There is no evidence presented as to whether there was any visa before 2010, or whether given her peculiar circumstances, she would have been entitled to an extension of that visa after 2014. Again, this is a lacuna which makes the calculation difficult to accept.
The actuarial report as at case lines 10-1 to 10-5 presupposes that the income reporting is true and correct. As I have indicated earlier, there is no evidence to support the allegation that it is. To the extent that the industrial psychologist report is based on untested hear-say evidence with no collateral evidence to support it, it is of no assistance to the court.
It then follows that the same fate befalls the actuary’s calculations. There is therefore no quantifiable loss, it is not possible to perform any calculation in respect of this plaintiff’s claim, however it is equally true that our case law provides for the possibility of making a lump sum award where a court believes that there is a loss, but where it is equally clear that the loss cannot be mathematically calculated.
Because I do believe that the plaintiff has been injured and has suffered a loss, I am exercising my discretion, and I am awarding this plaintiff a lump sum award for loss of earning capacity in the sum of R210 000.
My order is thus as follows: 1: The defendant is liable to the plaintiff in the amount of R210 000, for loss of earning capacity. 2. The plaintiff is entitled to her party and party costs as taxed or agreed, to the extent that such costs have not been dealt with or awarded in earlier settlements between the parties.
MALE SPEAKER: As the court pleases, M'Lord. I wanted to find out if I have to prepare a draft order?
COURT: That is that is up to you, the order will be typed, but I have no idea when. So if you want to prepare an order and give it to my registrar, then I will sign it, and she will tell you when you can pick it up again.
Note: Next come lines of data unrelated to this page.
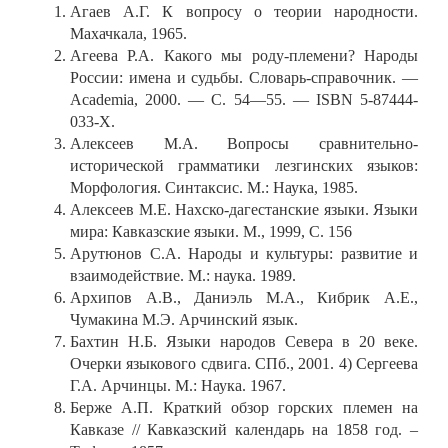
Агаев А.Г. К вопросу о теории народности.
Махачкала, 1965.
Агеева Р.А. Какого мы роду-племени? Народы
России: имена и судьбы. Словарь-справочник. —
Academia, 2000. — С. 54—55. — ISBN 5-87444-
033-X.
Алексеев М.А. Вопросы сравнительно-
исторической грамматики лезгинских языков:
Морфология. Синтаксис. М.: Наука, 1985.
Алексеев М.Е. Нахско-дагестанские языки. Языки
мира: Кавказские языки. М., 1999, С. 156
Арутюнов С.А. Народы и культуры: развитие и
взаимодействие. М.: наука. 1989.
Архипов А.В., Даниэль М.А., Кибрик А.Е.,
Чумакина М.Э. Арчинский язык.
Бахтин Н.Б. Языки народов Севера в 20 веке.
Очерки языкового сдвига. СПб., 2001. 4) Сергеева
Г.А. Арчинцы. М.: Наука. 1967.
Берже А.П. Краткий обзор горских племен на
Кавказе // Кавказский календарь на 1858 год. –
MALE SPEAKER: As the court pleases, M'Lord. I also wanted to enquiry, with regards to costs, counsel’s fee which scale would it be?
COURT: It is my understanding that if no scale is specified it is automatically scale A.
MALE SPEAKER: As the court pleases. And it will it be okay if the draft order specifies to say cost of counsel include the Tuesday, Wednesday and today?
COURT: Yes.
MALE SPEAKER: As the court pleases, M'Lord.